Rep. Zimmerman has previously called the complaints “frivolous” and says he lives at the River Falls address. He did not respond to a request for comment earlier this week. His response to WEC is not public. 

"We're bending over backwards to prove the sky is blue," said Hudson attorney Sarah Yacoub, who ran as a Democrat against Zimmerman in 2020 and filed an affidavit to accompany one of the complaints. “For [the WEC] to say there was not reasonable suspicion is such an ugly slap in the face for all the witnesses ... Why we have an elections commission that deals with voter and election fraud in secret is baffling, and it’s wrong."

One of the complaints includes photos of Zimmerman appearing on video with windows consistent with the Clifton house 

One of the complaints includes photos of Zimmerman appearing on video with windows consistent with the Clifton house 

According to Wisconsin state statute and constitution: 

  • Voters must have resided within the district they are voting in for at least 28 consecutive days leading up to the election. 
  • A voter's residence is defined as "the place where the person's habitation is fixed, without any present intent to move, and to which, when absent, the person intends to return."
  • Public officials must live in the district they were elected to represent by the time they take office.  
  • Voting in elections, or holding office, in a district one does not reside in is considered a felony
  • Per the state constitution, anyone convicted of a felony is barred from holding public office.

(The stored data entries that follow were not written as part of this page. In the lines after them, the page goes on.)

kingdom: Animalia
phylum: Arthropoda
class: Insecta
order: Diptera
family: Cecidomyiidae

Jay Heck, director of the nonpartisan voter rights group Common Cause Wisconsin, said it falls on legal experts to interpret and apply the statute to Zimmerman's situation. Either way, he said, Zimmerman owes clarity to his constituents.  

"He needs to be forthcoming about what the situation is so that his constituents know where exactly where his primary residence is and they can make a judgement as to whether they think that’s fine or not," he said. 

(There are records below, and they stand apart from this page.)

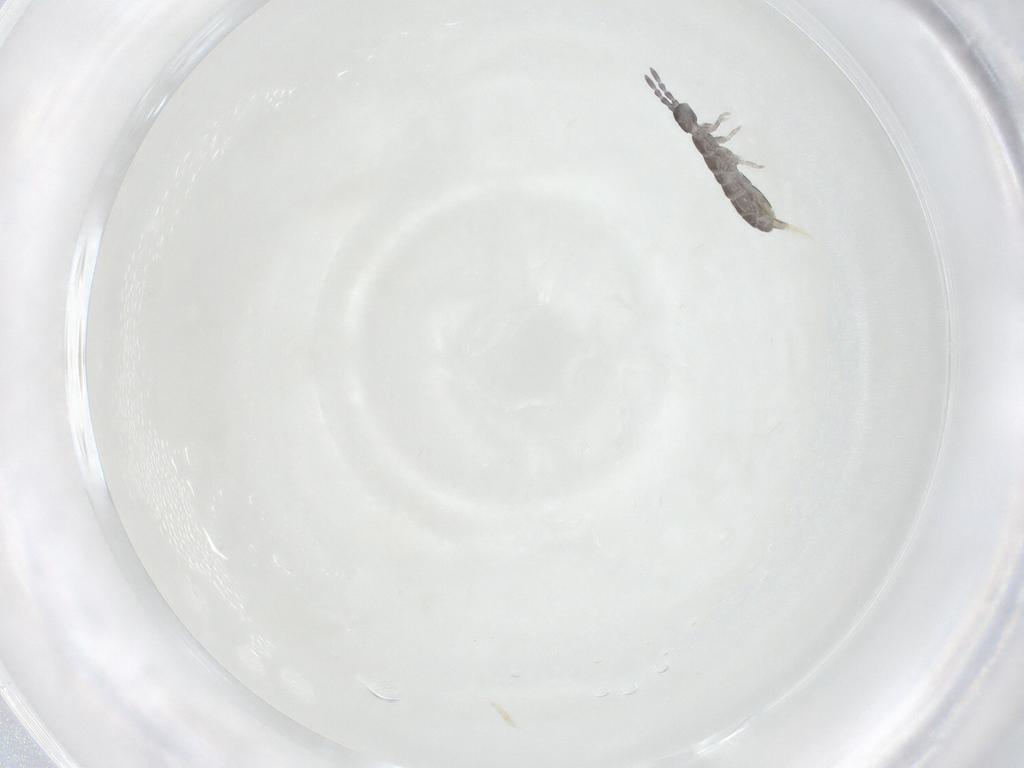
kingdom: Animalia
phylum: Arthropoda
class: Collembola
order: Entomobryomorpha
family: Isotomidae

'This just seems really blatant'

Yacoub, an attorney, says the state statute isn't hard to interpret. 

"We shouldn’t be conditioned into expecting corruption and incompetence," Yacoub said. "Do we really want to set the precedent of: rich people can buy houses wherever they want and run in whichever district?"

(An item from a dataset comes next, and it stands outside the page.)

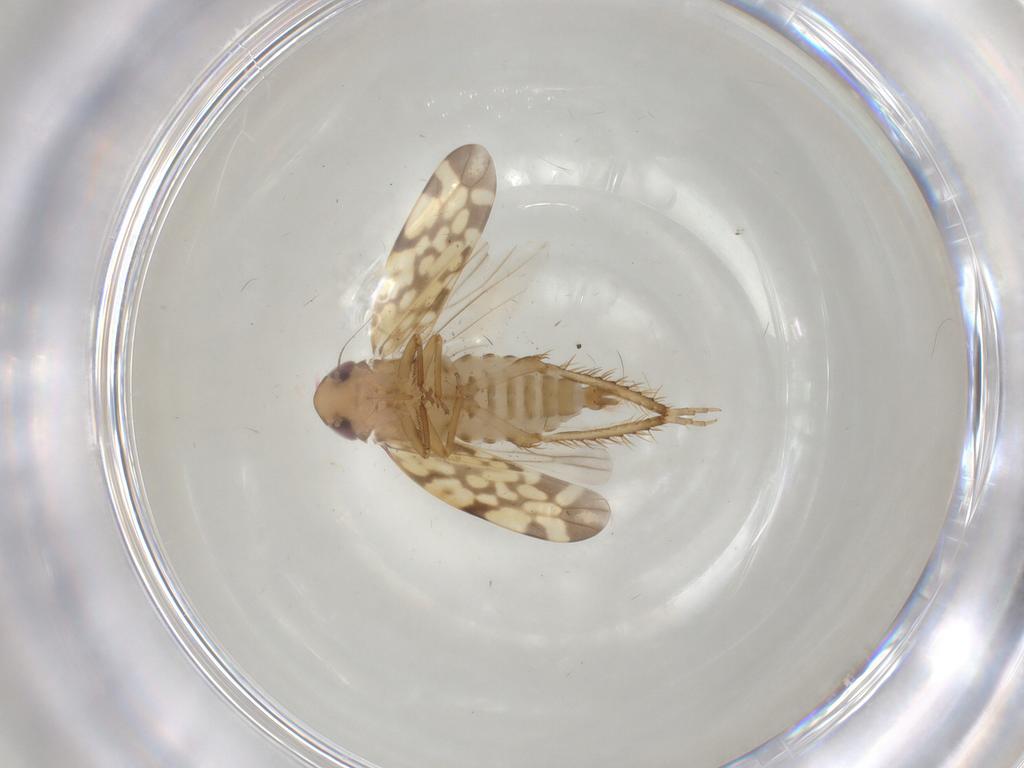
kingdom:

One of the complainants, Dana Linscott, of Clifton, said he first met Zimmerman from living in the community. As an "independent conservative," he said in 2016, he was originally interested in voting for Zimmerman until he realized Zimmerman wasn't running in District 93, which represents Clifton. He filed the complaint four years later, when Zimmerman still had yet to clarify the discrepancies between his property tax and voting records. 

“This just seemed really blatant,” he said. 

Only Linscott and Yacoub have come forward publicly. Both say the four other involved with the complaints fear retaliation.

The WEC is comprised of three Democrats and three Republicans, including former state Rep. Dean Knudson, who preceded Zimmerman and has publicly supported him. Yacoub and other Democrats had called for him to recuse himself from the vote.

Had the WEC voted that it found reasonable suspicion of violating election law, the motion wouldn’t have had immediate legal consequences for Zimmerman. Instead, the complaint would have been forwarded to a district attorney, who then could choose to review it.

“I had no hope whatsoever, given the setup of the WEC, that there would be a conviction,” Linscott said.